After considering the evidence most favorable to the Gasts, we conclude that there are no facts upon which a jury could have found that the Gasts properly revoked acceptance of the vehicle and gave notice thereof in a manner sufficient to trigger damage entitlement pursuant to § 75-2-711. Likewise, there are no facts upon which a jury could have returned a verdict for damages under § 75-2-714. The trial court judge did not err in sustaining the motion for judgment notwithstanding the verdict, and the judgment rendered in accordance with his ruling should be affirmed.
AFFIRMED.
ROY NOBLE LEE, C.J., and PRATHER, ROBERTSON, SULLIVAN, PITTMAN and BANKS, JJ., concur.
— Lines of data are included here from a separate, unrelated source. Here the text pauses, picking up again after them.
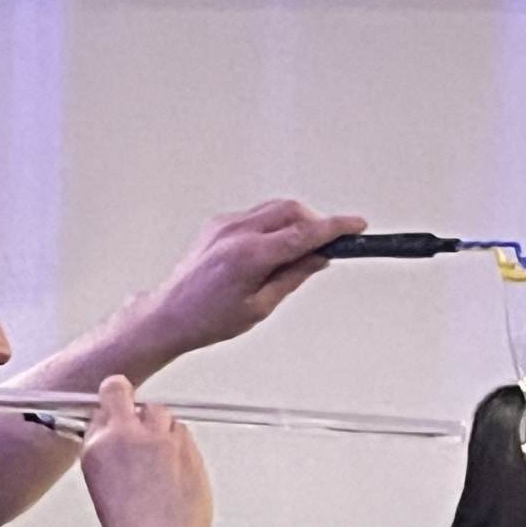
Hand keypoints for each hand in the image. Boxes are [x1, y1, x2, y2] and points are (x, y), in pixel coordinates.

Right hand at [80, 376, 211, 526]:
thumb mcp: (102, 484)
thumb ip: (108, 449)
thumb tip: (115, 431)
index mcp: (97, 446)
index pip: (105, 399)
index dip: (114, 407)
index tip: (118, 413)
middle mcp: (127, 435)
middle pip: (130, 394)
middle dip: (136, 409)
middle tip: (143, 435)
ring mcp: (160, 439)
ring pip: (162, 414)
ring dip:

DAN M. LEE, P.J., concurs in result only.
McRAE, J., dissents without written opinion.
NOTES
[1] Installment contracts requiring or authorizing delivery of goods in separate lots to be separately accepted are excepted from this rule and remedies of the buyer are controlled by Miss. Code Ann. § 75-2-612 (Supp. 1990).
[2] Pertinent and relevant parts of Miss. Code Ann. § 75-2-607 (Supp. 1990) are as follows:
(2) Acceptance of goods by the buyer precludes rejection of the goods accepted and if made with knowledge of a nonconformity cannot be revoked because of it unless the acceptance was on the reasonable assumption that the nonconformity would be seasonably cured but acceptance does not of itself impair any other remedy provided by this chapter for nonconformity;
(3) Where a tender has been accepted
(a) the buyer must within a reasonable time after he discovers or should have discovered any breach notify the seller of breach or be barred from any remedy; and
(4) The burden is on the buyer to establish any breach with respect to the goods accepted.